__SET TASKS__:
1 > Using the post on Jonathan and friendship, decide whether each statement agrees with it: (a) Jonathan was next in line for the throne in Israel; (b) Jonathan's story ends within 1 Samuel 17; (c) Samuel the prophet told Jonathan himself that the kingdom had been taken from his family. Answer yes or no for each, quoting the words of the post that decide it.
2 > Extend the post on Jonathan and friendship from the point where it stops.

Friends #3 – Faithfulness…

Along the lines of what I wrote in my previous post on this topic, another one of the pictures that comes to my head when I contemplate friendship is Jonathan.

He’s the son of King Saul & eventual best friend of David – his story can be found starting about 1Samuel 14, & runs through the rest of the book. Several things stand out to me about Jonathan, as revealed by his actions, both in public & also when there’s no one around to pat him on the back for what he does/doesn’t do.

Jonathan is the son of a king, a prince, the crown prince actually, meaning that he is next in line for the throne in Israel – he’s brave, bold (check out 1Samuel 14:1-14 for some insight to the kind of guy he was.) When David killed Goliath, Jonathan’s whole world changed – it was evident that God was with David, & Jonathan knew that Samuel the prophet had told his father, Saul, that the kingdom had been taken from the family, & given to another… watching David’s fearless onslaught on the giant & the subsequent battle against the Philistines (ch.17), it didn’t take a genius to put two & two together: David was the Lord’s anointed, the one who would supplant Saul (& Saul’s descendants) on the throne, ruling as king over Israel. Which should have made Jonathan as paranoid, antagonistic, & suspicious of David as his dad was.

__DATASET EXTRACT__:

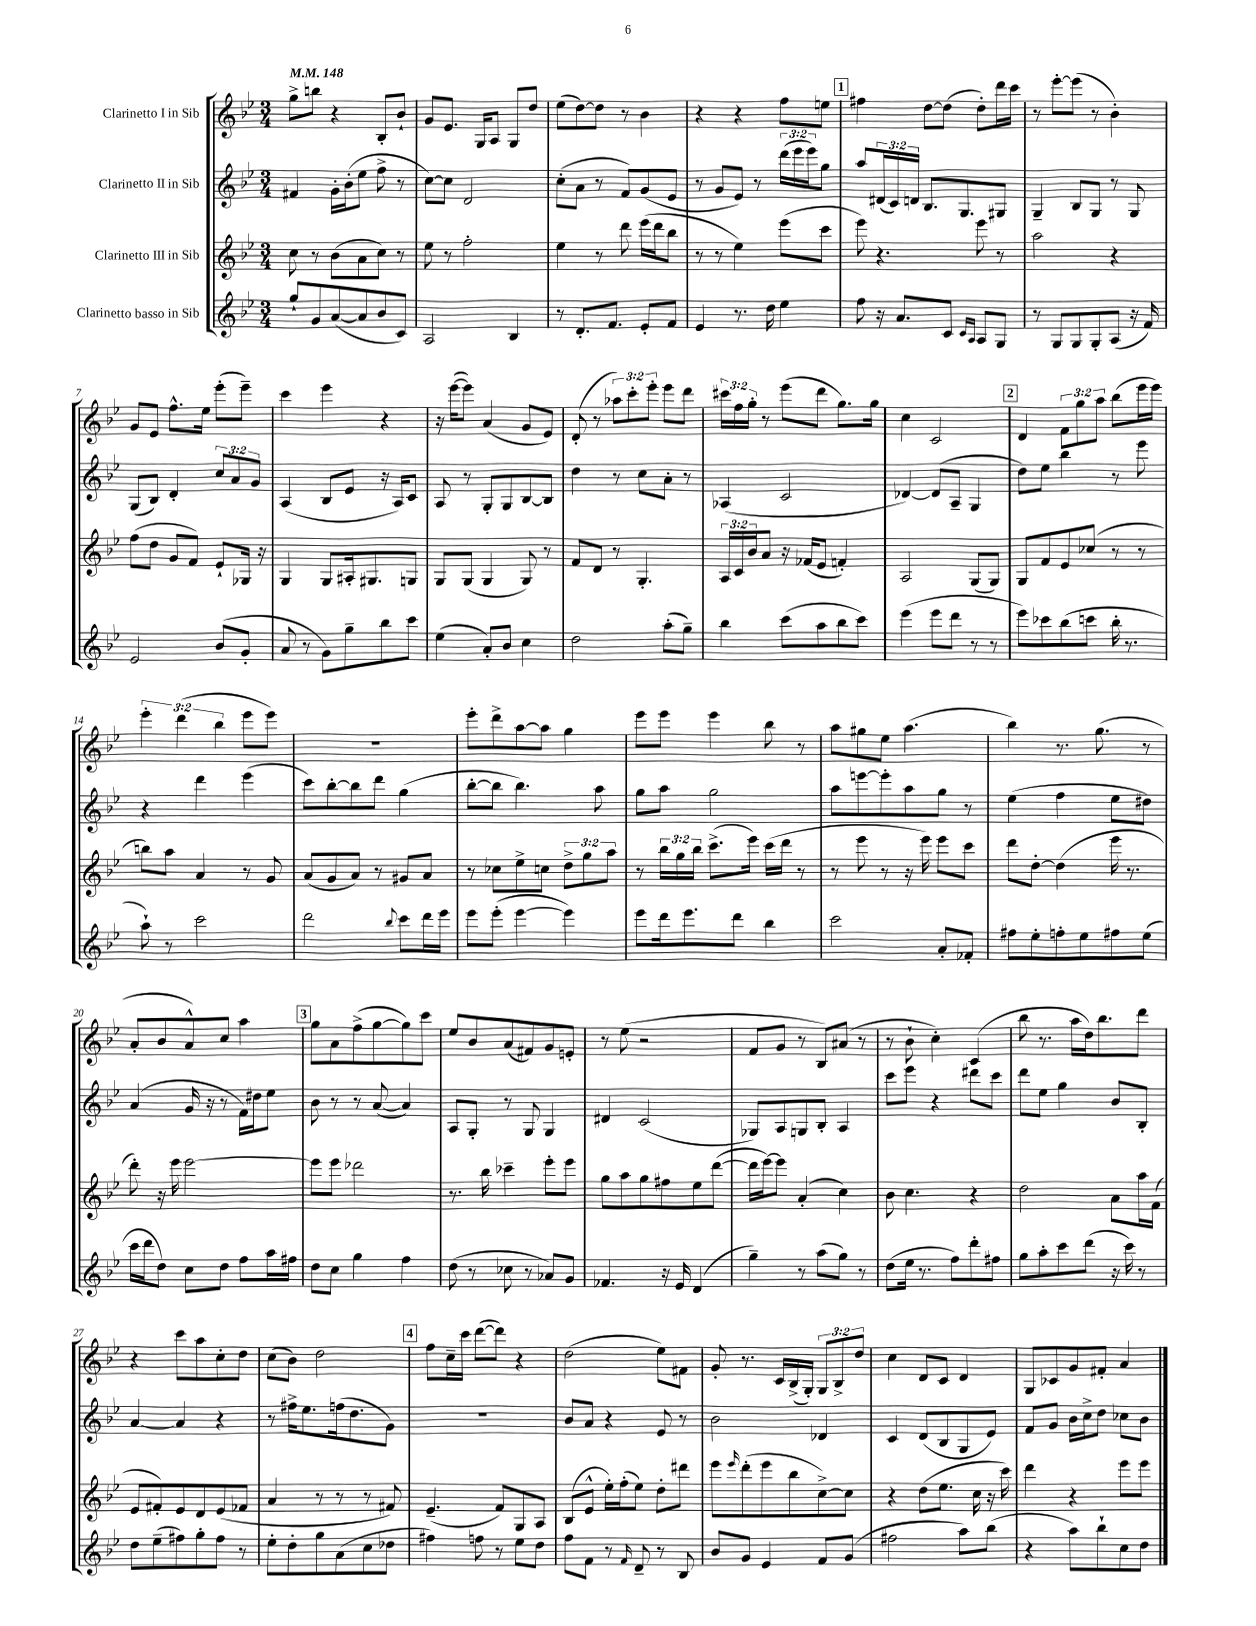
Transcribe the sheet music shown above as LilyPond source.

__ANSWERS TO EACH TASK__:
1 >
(a) Yes: "meaning that he is next in line for the throne in Israel"
(b) No: "his story can be found starting about 1Samuel 14, & runs through the rest of the book"
(c) No: "Samuel the prophet had told his father, Saul, that the kingdom had been taken from the family"

2 >
But it didn’t.


We see in 1Samuel 18 that an immediate bond of friendship developed between David & Jonathan – so much so, that Jonathan & David made a covenant, an unbreakable agreement of friendship & devotion, a covenant that was sealed with Jonathan giving David his royal robes & clothes, his sword (1 of 2 in the country, 13:22) his bow, & his belt. This is significant because the items that Jonathan gave away to David were things that marked Jonathan & his position as royalty – something that he willing laid down in recognition of God’s call & anointing on David’s life – to be the next king of Israel, a title that by all intents was meant for Jonathan. Most significantly, ch.18 says he did this because, “Jonathan loved David as he loved himself.” Further, the covenant of friendship was renewed 2 more times in 1Samuel 20 & 23, cementing the lifelong commitment between the men & their descendants forever.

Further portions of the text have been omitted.